§ **What to work on**
Recast every line of the entries below as a Markdown table with two columns, Row and Line. Number each line in order and leave out blank lines.

§ **Extracted records**
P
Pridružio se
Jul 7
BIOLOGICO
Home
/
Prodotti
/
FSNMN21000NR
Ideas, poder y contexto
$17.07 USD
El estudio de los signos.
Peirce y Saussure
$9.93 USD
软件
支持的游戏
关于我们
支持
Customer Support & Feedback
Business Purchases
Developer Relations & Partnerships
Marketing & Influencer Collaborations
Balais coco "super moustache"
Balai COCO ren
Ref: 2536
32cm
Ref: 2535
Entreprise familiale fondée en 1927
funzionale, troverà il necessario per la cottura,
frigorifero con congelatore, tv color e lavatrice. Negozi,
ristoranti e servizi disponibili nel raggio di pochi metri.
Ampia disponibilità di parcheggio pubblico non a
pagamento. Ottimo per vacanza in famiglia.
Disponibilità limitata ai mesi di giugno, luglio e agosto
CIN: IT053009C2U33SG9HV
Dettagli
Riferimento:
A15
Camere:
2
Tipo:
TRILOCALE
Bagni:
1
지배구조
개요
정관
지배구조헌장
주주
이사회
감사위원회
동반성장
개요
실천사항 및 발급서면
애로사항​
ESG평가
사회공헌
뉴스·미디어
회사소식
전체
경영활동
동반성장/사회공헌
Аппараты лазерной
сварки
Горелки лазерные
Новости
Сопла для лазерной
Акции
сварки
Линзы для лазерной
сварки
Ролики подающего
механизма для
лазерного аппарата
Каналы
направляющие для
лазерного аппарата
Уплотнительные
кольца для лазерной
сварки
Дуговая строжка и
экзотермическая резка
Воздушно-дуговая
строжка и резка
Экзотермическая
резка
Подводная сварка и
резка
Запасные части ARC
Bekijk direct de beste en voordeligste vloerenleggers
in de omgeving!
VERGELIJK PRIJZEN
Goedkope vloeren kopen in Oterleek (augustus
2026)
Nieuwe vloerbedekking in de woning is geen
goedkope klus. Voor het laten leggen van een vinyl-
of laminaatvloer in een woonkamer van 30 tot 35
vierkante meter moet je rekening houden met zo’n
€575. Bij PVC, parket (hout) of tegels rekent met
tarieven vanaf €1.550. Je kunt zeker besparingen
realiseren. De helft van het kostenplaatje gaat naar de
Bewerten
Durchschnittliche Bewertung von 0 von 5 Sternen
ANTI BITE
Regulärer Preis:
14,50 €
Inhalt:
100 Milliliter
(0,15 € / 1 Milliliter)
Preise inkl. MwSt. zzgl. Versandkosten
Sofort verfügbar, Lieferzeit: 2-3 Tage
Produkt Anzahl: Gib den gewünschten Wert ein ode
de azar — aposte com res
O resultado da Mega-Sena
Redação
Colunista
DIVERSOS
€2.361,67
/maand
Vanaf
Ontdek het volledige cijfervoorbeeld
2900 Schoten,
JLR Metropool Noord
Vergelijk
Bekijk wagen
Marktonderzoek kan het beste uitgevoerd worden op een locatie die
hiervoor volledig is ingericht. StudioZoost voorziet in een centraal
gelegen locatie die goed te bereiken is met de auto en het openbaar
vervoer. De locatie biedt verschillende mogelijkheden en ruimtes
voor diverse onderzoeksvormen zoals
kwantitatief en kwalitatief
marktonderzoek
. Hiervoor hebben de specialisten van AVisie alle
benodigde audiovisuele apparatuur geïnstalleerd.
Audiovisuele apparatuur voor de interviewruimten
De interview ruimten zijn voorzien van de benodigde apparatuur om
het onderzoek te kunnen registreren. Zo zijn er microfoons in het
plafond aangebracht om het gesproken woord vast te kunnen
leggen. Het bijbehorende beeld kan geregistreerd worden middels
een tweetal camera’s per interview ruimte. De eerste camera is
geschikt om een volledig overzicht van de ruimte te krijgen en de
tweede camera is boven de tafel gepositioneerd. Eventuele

§ **Result of this task**
| Row | Line |
|---|---|
| 1 | P |
| 2 | Pridružio se |
| 3 | Jul 7 |
| 4 | BIOLOGICO |
| 5 | Home |
| 6 | / |
| 7 | Prodotti |
| 8 | / |
| 9 | FSNMN21000NR |
| 10 | Ideas, poder y contexto |
| 11 | $17.07 USD |
| 12 | El estudio de los signos. |
| 13 | Peirce y Saussure |
| 14 | $9.93 USD |
| 15 | 软件 |
| 16 | 支持的游戏 |
| 17 | 关于我们 |
| 18 | 支持 |
| 19 | Customer Support & Feedback |
| 20 | Business Purchases |
| 21 | Developer Relations & Partnerships |
| 22 | Marketing & Influencer Collaborations |
| 23 | Balais coco "super moustache" |
| 24 | Balai COCO ren |
| 25 | Ref: 2536 |
| 26 | 32cm |
| 27 | Ref: 2535 |
| 28 | Entreprise familiale fondée en 1927 |
| 29 | funzionale, troverà il necessario per la cottura, |
| 30 | frigorifero con congelatore, tv color e lavatrice. Negozi, |
| 31 | ristoranti e servizi disponibili nel raggio di pochi metri. |
| 32 | Ampia disponibilità di parcheggio pubblico non a |
| 33 | pagamento. Ottimo per vacanza in famiglia. |
| 34 | Disponibilità limitata ai mesi di giugno, luglio e agosto |
| 35 | CIN: IT053009C2U33SG9HV |
| 36 | Dettagli |
| 37 | Riferimento: |
| 38 | A15 |
| 39 | Camere: |
| 40 | 2 |
| 41 | Tipo: |
| 42 | TRILOCALE |
| 43 | Bagni: |
| 44 | 1 |
| 45 | 지배구조 |
| 46 | 개요 |
| 47 | 정관 |
| 48 | 지배구조헌장 |
| 49 | 주주 |
| 50 | 이사회 |
| 51 | 감사위원회 |
| 52 | 동반성장 |
| 53 | 개요 |
| 54 | 실천사항 및 발급서면 |
| 55 | 애로사항​ |
| 56 | ESG평가 |
| 57 | 사회공헌 |
| 58 | 뉴스·미디어 |
| 59 | 회사소식 |
| 60 | 전체 |
| 61 | 경영활동 |
| 62 | 동반성장/사회공헌 |
| 63 | Аппараты лазерной |
| 64 | сварки |
| 65 | Горелки лазерные |
| 66 | Новости |
| 67 | Сопла для лазерной |
| 68 | Акции |
| 69 | сварки |
| 70 | Линзы для лазерной |
| 71 | сварки |
| 72 | Ролики подающего |
| 73 | механизма для |
| 74 | лазерного аппарата |
| 75 | Каналы |
| 76 | направляющие для |
| 77 | лазерного аппарата |
| 78 | Уплотнительные |
| 79 | кольца для лазерной |
| 80 | сварки |
| 81 | Дуговая строжка и |
| 82 | экзотермическая резка |
| 83 | Воздушно-дуговая |
| 84 | строжка и резка |
| 85 | Экзотермическая |
| 86 | резка |
| 87 | Подводная сварка и |
| 88 | резка |
| 89 | Запасные части ARC |
| 90 | Bekijk direct de beste en voordeligste vloerenleggers |
| 91 | in de omgeving! |
| 92 | VERGELIJK PRIJZEN |
| 93 | Goedkope vloeren kopen in Oterleek (augustus |
| 94 | 2026) |
| 95 | Nieuwe vloerbedekking in de woning is geen |
| 96 | goedkope klus. Voor het laten leggen van een vinyl- |
| 97 | of laminaatvloer in een woonkamer van 30 tot 35 |
| 98 | vierkante meter moet je rekening houden met zo’n |
| 99 | €575. Bij PVC, parket (hout) of tegels rekent met |
| 100 | tarieven vanaf €1.550. Je kunt zeker besparingen |
| 101 | realiseren. De helft van het kostenplaatje gaat naar de |
| 102 | Bewerten |
| 103 | Durchschnittliche Bewertung von 0 von 5 Sternen |
| 104 | ANTI BITE |
| 105 | Regulärer Preis: |
| 106 | 14,50 € |
| 107 | Inhalt: |
| 108 | 100 Milliliter |
| 109 | (0,15 € / 1 Milliliter) |
| 110 | Preise inkl. MwSt. zzgl. Versandkosten |
| 111 | Sofort verfügbar, Lieferzeit: 2-3 Tage |
| 112 | Produkt Anzahl: Gib den gewünschten Wert ein ode |
| 113 | de azar — aposte com res |
| 114 | O resultado da Mega-Sena |
| 115 | Redação |
| 116 | Colunista |
| 117 | DIVERSOS |
| 118 | €2.361,67 |
| 119 | /maand |
| 120 | Vanaf |
| 121 | Ontdek het volledige cijfervoorbeeld |
| 122 | 2900 Schoten, |
| 123 | JLR Metropool Noord |
| 124 | Vergelijk |
| 125 | Bekijk wagen |
| 126 | Marktonderzoek kan het beste uitgevoerd worden op een locatie die |
| 127 | hiervoor volledig is ingericht. StudioZoost voorziet in een centraal |
| 128 | gelegen locatie die goed te bereiken is met de auto en het openbaar |
| 129 | vervoer. De locatie biedt verschillende mogelijkheden en ruimtes |
| 130 | voor diverse onderzoeksvormen zoals |
| 131 | kwantitatief en kwalitatief |
| 132 | marktonderzoek |
| 133 | . Hiervoor hebben de specialisten van AVisie alle |
| 134 | benodigde audiovisuele apparatuur geïnstalleerd. |
| 135 | Audiovisuele apparatuur voor de interviewruimten |
| 136 | De interview ruimten zijn voorzien van de benodigde apparatuur om |
| 137 | het onderzoek te kunnen registreren. Zo zijn er microfoons in het |
| 138 | plafond aangebracht om het gesproken woord vast te kunnen |
| 139 | leggen. Het bijbehorende beeld kan geregistreerd worden middels |
| 140 | een tweetal camera’s per interview ruimte. De eerste camera is |
| 141 | geschikt om een volledig overzicht van de ruimte te krijgen en de |
| 142 | tweede camera is boven de tafel gepositioneerd. Eventuele |